The mobile base features a crawler-type chassis composed of a chassis compartment and a crawler locomotion mechanism. The chassis compartment houses environmental sensing systems and motion control units for the robot. The crawler locomotion mechanism integrates load-bearing wheels, drive wheels, tension auxiliary wheels, and belt support wheels. The manipulator incorporates six rotational joints, corresponding to 6 DoF, including the base (Joint 1), shoulder (Joint 2), elbow (Joint 3), wrist 1 (Joint 4), wrist 2 (Joint 5), and wrist 3 (Joint 6). The robotic arm control process first involves path planning within the joint space for the picking manipulator, achieved using the APF-A* algorithm. Subsequently, the required pose information for the robotic arm is transmitted via serial communication to the individual joint actuators. These actuators drive the corresponding joints through the calculated angles, thereby accomplishing the apple-picking task.

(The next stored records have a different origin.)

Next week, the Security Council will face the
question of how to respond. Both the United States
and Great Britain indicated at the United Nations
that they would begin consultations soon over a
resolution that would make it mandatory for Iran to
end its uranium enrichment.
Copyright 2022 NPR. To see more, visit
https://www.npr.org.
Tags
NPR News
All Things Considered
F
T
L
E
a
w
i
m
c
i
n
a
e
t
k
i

The end-effector incorporates a bionic flexible two-finger gripper. Mimicking the joint distribution of a human finger, the gripper base achieves 360° rotation via a brushless DC motor to attain suitable grasping postures. The symmetrical two-finger design adaptively envelops the fruit, increasing the contact area by 40%. The gripper’s opening/closing stroke ranges from 0 to 120 mm, enabling adaptation to apples of varying sizes. Furthermore, the full-stroke opening/closing response time is within 0.5 s, meeting the requirement for rapid apple grasping. Grip force control employs a fuzzy PID adjustment strategy. Real-time adjustments to the gripping force are made based on the magnitude of the pressure error. Concurrently, PID parameters are dynamically updated based on fruit firmness detected by the pressure sensor, effectively maintaining overshoot at a low level.

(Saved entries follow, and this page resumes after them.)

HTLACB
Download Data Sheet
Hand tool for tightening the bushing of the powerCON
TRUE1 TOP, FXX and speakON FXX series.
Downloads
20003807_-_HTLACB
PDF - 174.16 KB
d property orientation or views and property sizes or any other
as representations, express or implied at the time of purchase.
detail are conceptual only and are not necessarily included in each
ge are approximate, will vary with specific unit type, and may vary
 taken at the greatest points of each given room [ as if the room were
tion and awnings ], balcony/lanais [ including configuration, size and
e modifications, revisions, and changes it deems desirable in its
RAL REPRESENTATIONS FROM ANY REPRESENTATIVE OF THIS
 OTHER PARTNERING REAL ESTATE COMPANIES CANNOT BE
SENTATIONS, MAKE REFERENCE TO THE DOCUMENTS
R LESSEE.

To validate the effectiveness of the proposed localization method, this approach was implemented on an apple-picking robot for picking experiments. The robot performed individual apple-target picking across 70 experimental trials. To evaluate the localization performance under diverse conditions, these 70 picking operations were further categorized according to varying occlusion scenarios. According to the proportion of fruit occlusion area, it is divided into slight occlusion (occlusion area < 30%), moderate occlusion (30–60%), severe occlusion (60–90%), and complete occlusion (above 90%). Across the 70 picking trials, the occlusion conditions were classified as follows: 10 trials under light occlusion, 20 trials under moderate occlusion, 35 trials under severe occlusion, 5 trials under full occlusion. During picking experiments, the robot’s host computer first processes images of apples captured by binocular cameras. An improved Mask R-CNN model detects the target apples within the images. Subsequently, the 3D coordinates of the apples are calculated based on binocular vision. The host computer then determines the deviation between the target fruit’s coordinates and the image center. This deviation is converted into corresponding joint motion angles for the robotic arm using a specified scaling factor. Path planning for the robotic arm within the joint space is achieved using the APF-A* algorithm. The required pose information for the robotic arm is transmitted via serial communication to the individual joint actuators. These actuators drive the corresponding joints to move by the calculated angles, enabling the robotic arm to approach the target along the planned trajectory. Finally, the claw-type end-effector completes damage-free grasping of the fruit, assisted by the pressure sensor.